───── Estratto del documento ─────
Ma sono state innumerevoli e di straordinario impatto emotivo, le testimonianze di coloro che a S’Aspru sono passati in questi 35 anni, da ospiti o da operatori.

«Ero uno dei primi sei che il 22 maggio 1982 approdò a S’Aspru, con tante paure ma anche molte speranze - ha raccontato Sandro Mureno - non eravamo di certo “farina de fagher ostias”, ma Salvatore (Morittu) era sempre là, attento, premuroso, disponibile. E qua c’è stata la mia rinascita come uomo». Elisabetta Caria entrò in comunità col suo bambino. «Mi sono innamorata subito di questo posto - ha detto - nonostante l’aspetto decadente, gli enormi lavori che c’erano da fare. E da qua, grazie anche alla solidarietà dei silighesi è iniziata la mia nuova vita». Ma non erano tutte rose e fiori, evidentemente. «C’era lo scontro, c’era la lotta - ha detto Sandra Buondanno - abbiamo fatto l’esperienza della morte, della fatica, ma insieme anche quella dell’amore e della rinascita. Perché la comunità è una famiglia, e della famiglia condivide tutte le esperienze, positive e negative». E Jonatha, “figlio di S’Aspru”, perché dentro la comunità c’è nato, e lì ha trascorso la sua infanzia, con Salvatore Morittu a far da padre e da punto di riferimento anche dopo, quando la vita gli ha imposto il grande dolore della perdita della madre e del fratello. Ma anche, di nuovo, la rinascita, col padre francescano che ne celebra il matrimonio.

E poi, i sindaci: Gianni Rassu, assessore nel 1982, fautore del “progetto albergo”, e poi sindaco per 15 anni. «Gli inizi non furono facili - ha ricordato - la gente aveva paura dei tossici sull’uscio di casa. Poi i silighesi hanno capito». Mario Sassu, il sindaco in carica, ha ricordato che la proprietaria della villa, donna Annunziata Vivanet, voleva farne una struttura per accogliere le persone bisognose, ed ha parlato di «un percorso di 35 anni eccezionale».
───── Dati disponibili ─────
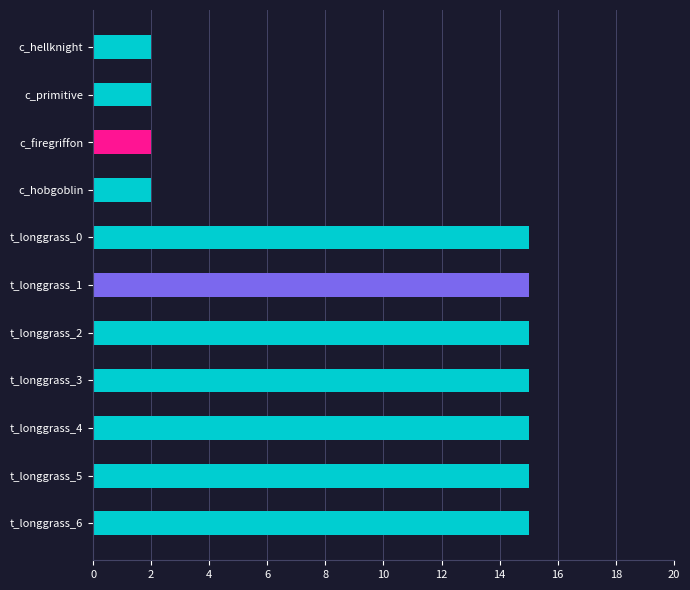

How many values are between 2 and 15?

11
─────
→ Esercizi proposti
A – Stabilisci se ciascuna delle affermazioni seguenti concorda con l'estratto del documento su S'Aspru. (i) Sandro Mureno fu tra i primi sei ad arrivare a S'Aspru il 22 maggio 1982. (ii) Nel 1982 Gianni Rassu era sindaco. (iii) Elisabetta Caria entrò in comunità da sola.
B – Secondo l'estratto del documento su S'Aspru, chi era la proprietaria della villa?
C – Elenca tutte le persone chiamate per nome nell'estratto del documento su S'Aspru.

→ Soluzioni
A –
(i) Sì: «Ero uno dei primi sei che il 22 maggio 1982 approdò a S’Aspru».
(ii) No: «Gianni Rassu, assessore nel 1982».
(iii) No: «Elisabetta Caria entrò in comunità col suo bambino».

B – Donna Annunziata Vivanet.

C – Sandro Mureno, Salvatore Morittu, Elisabetta Caria, Sandra Buondanno, Jonatha, Gianni Rassu, Mario Sassu, Annunziata Vivanet.